L'offensive se développe sur quatre fronts, visant des objectifs à la fois politiques et stratégiques :
– le front nord. Les troupes de Giap visent le contrôle des villes de la région : Quang Tri et Huê. La première tombe le 1er mai. Mais l'ancienne capitale impériale, évacuée de ses habitants et défendue par une unité d'élite de l'armée sud-vietnamienne, résiste ;
– le front des hauts plateaux. Il est ouvert dès les premiers jours d'avril par les troupes venues du Cambodge. Les forces nord-vietnamiennes encerclent Kontum et Pleiku et s'efforcent de faire leur jonction avec les Viêt-congs qui ont occupé Hoai An, proche de la côte. L'objectif de Giap semble être de couper le Sud Viêt-nam à cette hauteur. Toutefois, en dépit de combats acharnés (fin juin), cet objectif ne sera pas atteint ;
– le front de Saigon. Il est lui aussi ouvert les premiers jours d'avril, et l'offensive nord-vietnamienne à l'ouest de la capitale sera facilitée par la chute de positions gouvernementales dans le Sud cambodgien. Loc Ninh est occupé dès le 5 avril et Tay Ninh quelques jours plus tard ; mais la bataille la plus dure se déroule autour d'An Loc, sur la route no 13 qui mène à Saigon. La petite ville est, durant deux mois, le théâtre d'une bataille acharnée entre Nord et Sud-Vietnamiens. Les chars du général Giap s'approchent jusqu'à 60 km de Saigon ;
– le front du delta. À l'extrême sud enfin, dans le delta du Mékong, les maquisards, appuyés par des troupes venues du Cambodge, engagent la bataille pour le contrôle du grenier à riz du pays.
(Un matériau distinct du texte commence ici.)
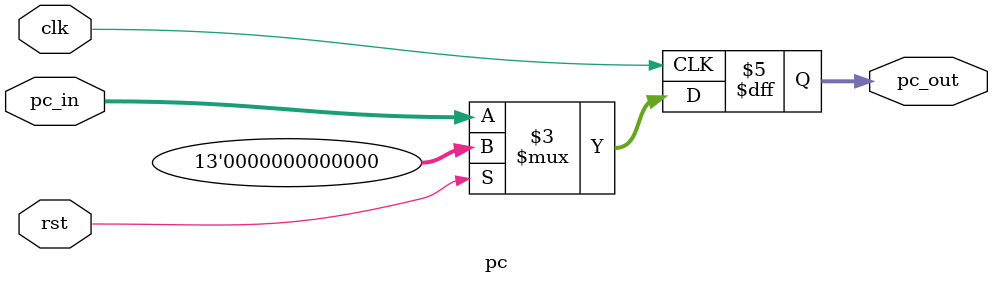
<source format=sv>
`include "timescale.svh"

module pc (
  input  logic clk         ,
  input  logic rst         ,
  input  logic [12:0] pc_in, 
  output logic [12:0] pc_out
);
  
  always_ff @(posedge clk) begin 
    if (rst) begin 
      pc_out <= 0;
    end else begin 
      pc_out <= pc_in;
    end
  end

endmodule : pc
  

</source>
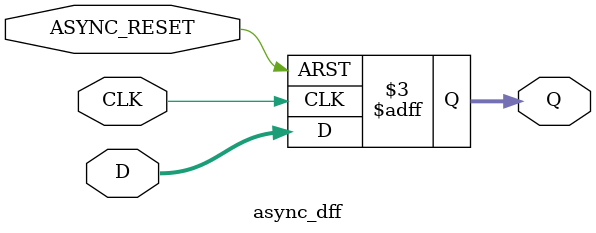
<source format=v>
module async_dff #(
 parameter SIZE = 8
) (
input [SIZE-1:0] D, // Data input 
input CLK, // clock input 
input ASYNC_RESET, // asynchronous reset low level 
output reg [SIZE-1:0] Q // output Q
);
 
always @(posedge CLK or negedge ASYNC_RESET) 
begin
 if(ASYNC_RESET==1'b0)
  Q <= {(SIZE){1'b0}}; 
 else 
  Q[SIZE-1:0] <= D[SIZE-1:0]; 
end 

endmodule 

</source>
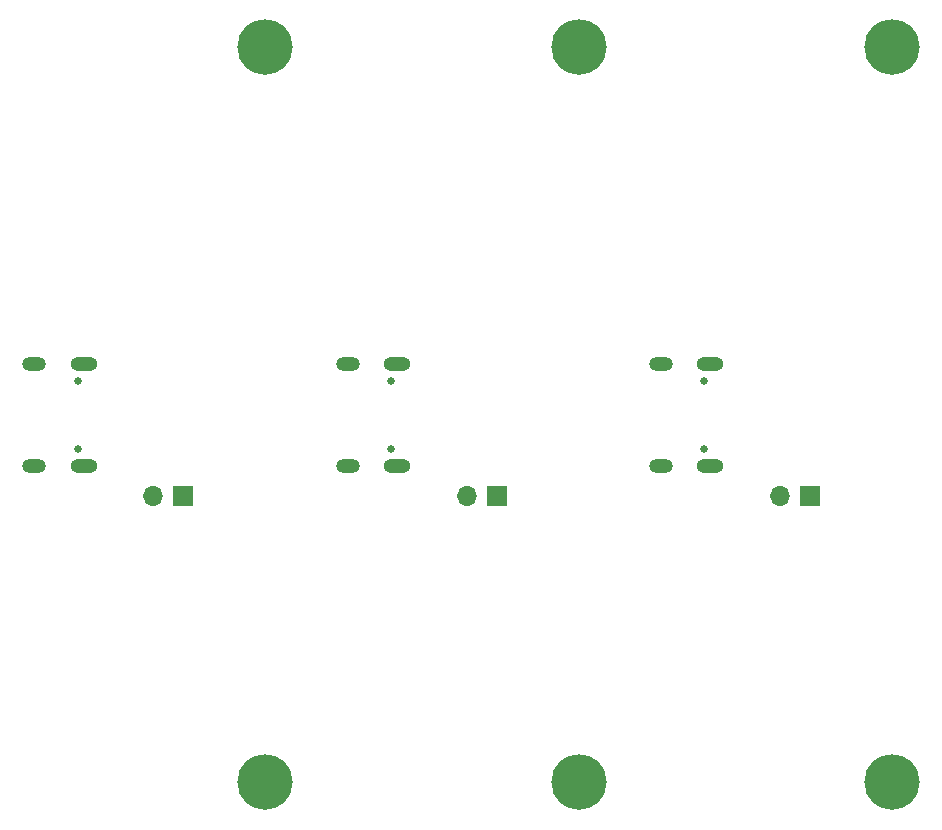
<source format=gbr>
%TF.GenerationSoftware,KiCad,Pcbnew,8.0.5*%
%TF.CreationDate,2025-01-30T01:50:55+01:00*%
%TF.ProjectId,LAMP_OUTDOOR_BATTERY_PANEL,4c414d50-5f4f-4555-9444-4f4f525f4241,rev?*%
%TF.SameCoordinates,Original*%
%TF.FileFunction,Soldermask,Bot*%
%TF.FilePolarity,Negative*%
%FSLAX46Y46*%
G04 Gerber Fmt 4.6, Leading zero omitted, Abs format (unit mm)*
G04 Created by KiCad (PCBNEW 8.0.5) date 2025-01-30 01:50:55*
%MOMM*%
%LPD*%
G01*
G04 APERTURE LIST*
%ADD10O,2.004000X1.204000*%
%ADD11O,2.304000X1.204000*%
%ADD12C,0.650000*%
%ADD13C,4.700000*%
%ADD14C,3.100000*%
%ADD15O,1.700000X1.700000*%
%ADD16R,1.700000X1.700000*%
G04 APERTURE END LIST*
D10*
%TO.C,J1*%
X138205000Y-96250000D03*
X138205000Y-87610000D03*
D11*
X142385000Y-96250000D03*
X142385000Y-87610000D03*
D12*
X141885000Y-94820000D03*
X141885000Y-89040000D03*
%TD*%
D13*
%TO.C,REF\u002A\u002A*%
X157764700Y-123050400D03*
D14*
X157764700Y-123050400D03*
%TD*%
D13*
%TO.C,REF\u002A\u002A*%
X157764700Y-60789600D03*
D14*
X157764700Y-60789600D03*
%TD*%
D13*
%TO.C,*%
X157764700Y-123050400D03*
%TD*%
D15*
%TO.C,SW1*%
X148290000Y-98810000D03*
D16*
X150830000Y-98810000D03*
%TD*%
D13*
%TO.C,REF\u002A\u002A*%
X184294400Y-123050400D03*
D14*
X184294400Y-123050400D03*
%TD*%
D13*
%TO.C,*%
X184294400Y-123050400D03*
%TD*%
%TO.C,REF\u002A\u002A*%
X184294400Y-60789600D03*
D14*
X184294400Y-60789600D03*
%TD*%
D15*
%TO.C,SW1*%
X174819700Y-98810000D03*
D16*
X177359700Y-98810000D03*
%TD*%
D10*
%TO.C,J1*%
X164734700Y-96250000D03*
X164734700Y-87610000D03*
D11*
X168914700Y-96250000D03*
X168914700Y-87610000D03*
D12*
X168414700Y-94820000D03*
X168414700Y-89040000D03*
%TD*%
D13*
%TO.C,REF\u002A\u002A*%
X210824400Y-123050400D03*
D14*
X210824400Y-123050400D03*
%TD*%
D13*
%TO.C,*%
X210824400Y-123050400D03*
%TD*%
%TO.C,REF\u002A\u002A*%
X210824400Y-60789600D03*
D14*
X210824400Y-60789600D03*
%TD*%
D15*
%TO.C,SW1*%
X201349700Y-98810000D03*
D16*
X203889700Y-98810000D03*
%TD*%
D10*
%TO.C,J1*%
X191264700Y-96250000D03*
X191264700Y-87610000D03*
D11*
X195444700Y-96250000D03*
X195444700Y-87610000D03*
D12*
X194944700Y-94820000D03*
X194944700Y-89040000D03*
%TD*%
M02*

</source>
Les Nord-Vietnamiens sont restés silencieux sur les buts politiques de leur offensive, mais il est clair qu'ils visent quatre objectifs essentiels :
– faire échec à la vietnamisation, décidée il y a trois ans par le président Nixon. Effectivement, en quelques jours, l'offensive de Giap a bouleversé trois ans de patient travail. Les unités d'élite ont résisté à l'avance nord-vietnamienne, mais l'infrastructure militaire et surtout politique, laborieusement mise en place par le régime de Saigon, s'est effondrée ;
– obtenir le renversement du général Thieu. En attaquant sur plusieurs fronts à la fois, les Nord-Vietnamiens espéraient désorganiser le pays à tel point que Thieu aurait été obligé de se retirer. En juin, cet objectif n'est pas atteint, même si les Américains ne semblent plus prêts à soutenir Thieu coûte que coûte ;
– gagner des avantages en vue de la négociation. Les Nord-Vietnamiens savent qu'une négociation définitive sera un jour nécessaire. En occupant dès à présent une part importante du territoire sud-vietnamien, ils hâtent en un sens la discussion et se placent en position de force pour un éventuel cessez-le-feu. En juin, les différents fronts se stabilisent. D'abord surprises par le choc, les meilleures unités de l'armée sud-vietnamienne, appuyées par l'aviation américaine, se reprennent peu à peu et opposent aux attaques des Nord-Vietnamiens une résistance à laquelle ceux-ci ne s'attendaient pas ;
– prévenir des accords Washington-Moscou ou Washington-Pékin. La politique de coexistence active menée cette année par Nixon ne peut pas ne pas inquiéter le Nord Viêt-nam. Certes, celui-ci a bénéficié d'une aide militaire chinoise et surtout soviétique accrue, mais en même temps les dirigeants du pays sont conscients que les deux grands du communisme ne sacrifieront pas la coexistence au Viêt-nam.

Réplique des USA

C'est dans ce contexte que se situe la riposte américaine à l'offensive nord-vietnamienne. Hanoi a frappé au sud ; Washington va frapper au nord, en toute impunité, sans que les Russes et les Chinois ne bronchent. Le gouvernement de Pékin, cependant, avec l'intensité grandissante des bombardements près de sa frontière méridionale, protestera, le 12 juin, en soulignant en substance que sa sécurité se trouve menacée.